Eran las dos de la mañana
cuando, finalmente, me metí en la cama. Exhausta pero con la ilusión de que para
Laura, mi pequeña Laurita, fuera un día inolvidable, creo que me dormí
intentando imaginar la cara que pondría cuando viera lo que, con tanto cariño y
amor, le habíamos preparado…
Con puntualidad británica me
acomodé en uno de los bancos del templo, cercano al altar, mi hermana ya me
había advertido de cuál sería el lugar que ocuparía Laura y estudié
estratégicamente desde qué ángulo tendría la mejor visión de la niña. Me senté junto a
otra de mis hermanas, justo detrás de mis padres, a mi lado, los hermanos
pequeños de Laura: Irene y Gonzalo que en cuanto vio a mi hermana entrar con
Victoria, su prima pequeña, salió disparado hacia ellas. La ceremonia fue
entrañable y muy emotiva, los niños, después de los ensayos, no pudieron evitar
algún momento de espontaneidad que nos arrancó más de una sonrisa y Laura, me
devolvía con disimulo los guiños que yo le hacía desde mi sitio, sonriendo y en
ocasiones, temí, a punto de soltar la carcajada. Leyó muy bien, vocalizando correctamente y con un tono de voz adecuado, siempre
ha sido una niña despierta y muy piticlara
y estuvo muy formal durante su intervención. Concluida la ceremonia, llegó el momento de las fotos. Impaciente, por
comprobar que todo estaba como debía estar, antes de que llegara el resto de los
invitados al restaurante, permanecí el tiempo justo para inmortalizar el
acontecimiento en un par de instantáneas, antes de salir a toda prisa.
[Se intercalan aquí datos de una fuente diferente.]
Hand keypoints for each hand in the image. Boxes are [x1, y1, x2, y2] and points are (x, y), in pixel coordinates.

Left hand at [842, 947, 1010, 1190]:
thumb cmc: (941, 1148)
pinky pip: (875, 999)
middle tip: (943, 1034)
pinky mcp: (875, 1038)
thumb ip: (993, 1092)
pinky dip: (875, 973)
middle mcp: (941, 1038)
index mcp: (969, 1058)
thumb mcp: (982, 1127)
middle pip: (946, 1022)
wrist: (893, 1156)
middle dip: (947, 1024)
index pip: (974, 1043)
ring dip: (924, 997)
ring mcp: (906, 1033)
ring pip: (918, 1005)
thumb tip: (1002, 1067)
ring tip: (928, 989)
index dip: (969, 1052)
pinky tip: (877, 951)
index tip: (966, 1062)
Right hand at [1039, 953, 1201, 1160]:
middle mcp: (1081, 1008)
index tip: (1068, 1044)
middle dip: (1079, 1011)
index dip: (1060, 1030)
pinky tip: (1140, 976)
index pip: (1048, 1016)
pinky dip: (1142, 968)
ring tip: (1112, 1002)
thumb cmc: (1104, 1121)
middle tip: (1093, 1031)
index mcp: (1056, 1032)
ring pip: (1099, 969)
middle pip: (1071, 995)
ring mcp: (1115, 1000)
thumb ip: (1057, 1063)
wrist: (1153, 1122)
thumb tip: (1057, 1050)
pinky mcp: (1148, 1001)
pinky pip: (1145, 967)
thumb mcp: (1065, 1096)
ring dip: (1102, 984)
Afortunadamente el papel de celo y
los alfileres hicieron su trabajo: nada se había movido del sitio en el que
había sido colocado la noche anterior. Aguardé la llegada de Laura – mi hermana Victoria había
sido la encargada de “demorar” un poco su entrada para darme tiempo, en caso de
tener que realizar algún pequeño “retoque” que, por suerte, no fue preciso.
Laura entró en el salón, ante
la expectación de todos nosotros y con esos ojos vivaces que se agrandaron, aún más, en
un claro gesto de sorpresa, empezó a mirar, sonriente, de un sitio a otro: la mesa, el rincón de “Pinta
Monster” donde se encontraban las pinturas faciales, el lugar de las golosinas,
los banderines, el photocall… y entonces, girando sobre sus talones, me buscó y vino
corriendo hacia mí. Me abrazó, me incliné para recibir aquél beso, el más dulce y
tierno que jamás nadie me ha dado nunca y escuchar, a continuación, unas palabras que me sonaron
a música celestial: “Yo sabía que la fiesta iba a ser perfecta, pero no TAAAAAAN perfecta.
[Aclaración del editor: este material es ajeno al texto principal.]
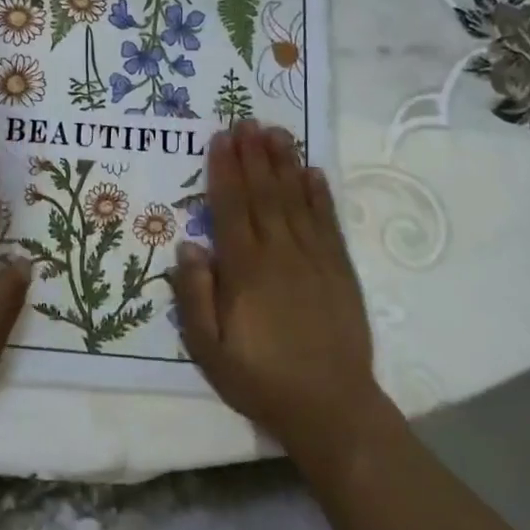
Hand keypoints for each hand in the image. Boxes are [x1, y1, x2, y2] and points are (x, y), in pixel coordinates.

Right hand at [167, 120, 396, 463]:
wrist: (332, 409)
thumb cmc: (261, 379)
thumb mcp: (209, 350)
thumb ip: (195, 297)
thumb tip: (189, 246)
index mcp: (246, 270)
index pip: (231, 207)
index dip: (224, 170)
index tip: (220, 137)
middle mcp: (280, 254)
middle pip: (264, 194)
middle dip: (254, 155)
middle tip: (247, 120)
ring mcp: (315, 259)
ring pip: (296, 200)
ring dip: (285, 163)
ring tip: (276, 132)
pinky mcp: (340, 270)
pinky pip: (327, 223)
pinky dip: (320, 195)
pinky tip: (313, 172)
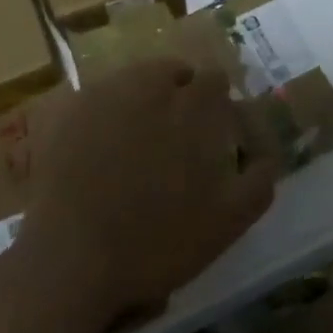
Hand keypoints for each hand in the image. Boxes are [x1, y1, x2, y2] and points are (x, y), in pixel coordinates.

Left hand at [16, 57, 276, 326]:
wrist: (69, 260)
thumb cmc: (157, 241)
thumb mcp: (229, 222)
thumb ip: (258, 179)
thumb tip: (268, 151)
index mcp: (194, 106)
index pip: (216, 79)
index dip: (218, 102)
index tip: (215, 129)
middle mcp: (149, 86)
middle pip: (172, 72)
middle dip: (179, 93)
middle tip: (174, 134)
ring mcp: (102, 95)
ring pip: (130, 81)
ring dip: (140, 99)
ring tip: (134, 140)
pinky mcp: (64, 112)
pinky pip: (93, 100)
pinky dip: (102, 115)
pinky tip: (97, 150)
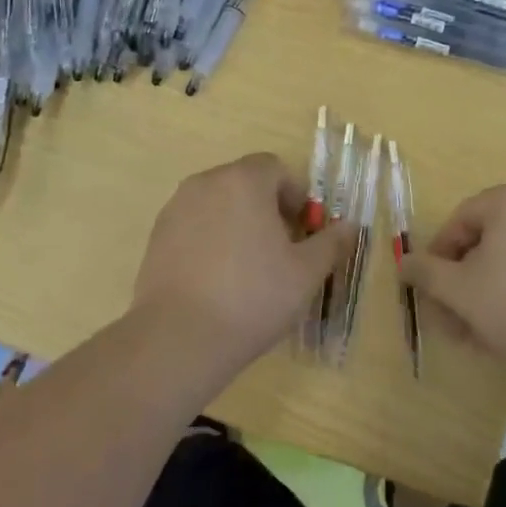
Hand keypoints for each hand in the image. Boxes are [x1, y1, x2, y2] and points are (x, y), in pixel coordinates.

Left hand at [131, 154, 342, 368]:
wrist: (179, 338)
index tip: (303, 233)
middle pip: (245, 183)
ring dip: (239, 224)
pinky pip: (195, 227)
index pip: (275, 168)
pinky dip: (211, 241)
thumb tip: (349, 226)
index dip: (295, 196)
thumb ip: (331, 242)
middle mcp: (206, 183)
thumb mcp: (307, 273)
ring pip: (218, 205)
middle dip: (268, 209)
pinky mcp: (156, 238)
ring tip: (249, 270)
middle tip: (282, 252)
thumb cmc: (253, 296)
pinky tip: (218, 281)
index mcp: (243, 181)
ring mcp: (175, 209)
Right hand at [401, 181, 505, 378]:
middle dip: (465, 279)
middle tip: (453, 315)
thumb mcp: (460, 291)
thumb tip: (404, 262)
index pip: (460, 221)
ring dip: (490, 288)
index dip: (439, 257)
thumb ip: (426, 273)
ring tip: (480, 330)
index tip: (432, 291)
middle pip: (489, 238)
Gracias, tata. Eres la mejor montafiestas de la historia” y mientras
notaba la calidez de aquél pequeño cuerpo que me apretaba con fuerza, me vino a
la memoria la noche de un 29 de mayo de hace casi diez años, cuando por primera
vez la vi: una niña de carita redonda y expresivos ojos oscuros, sobre una
naricilla respingona, que miraba a su alrededor sin ser consciente de que por
fin había llegado al seno de aquella familia que con tanto amor la recibía.
Tras Laura, llegarían luego dos hermanos más y por último, Victoria, la
más pequeña que lo seguirá siendo hasta el próximo mes de noviembre que
esperamos, impacientes ya, a un nuevo miembro.
Me pregunto cuántas fiestas
infantiles más me quedarán, aún, por organizar… Y tras cada una de ellas,
esperaré siempre, ansiosa, ese sincero beso que, sin duda, recibiré y que es y será
siempre la más valiosa recompensa a la dedicación y al amor infinito que pueda poner en cada una de ellas.
“Las tías no somos otra cosa más que madres disfrazadas de amigas”.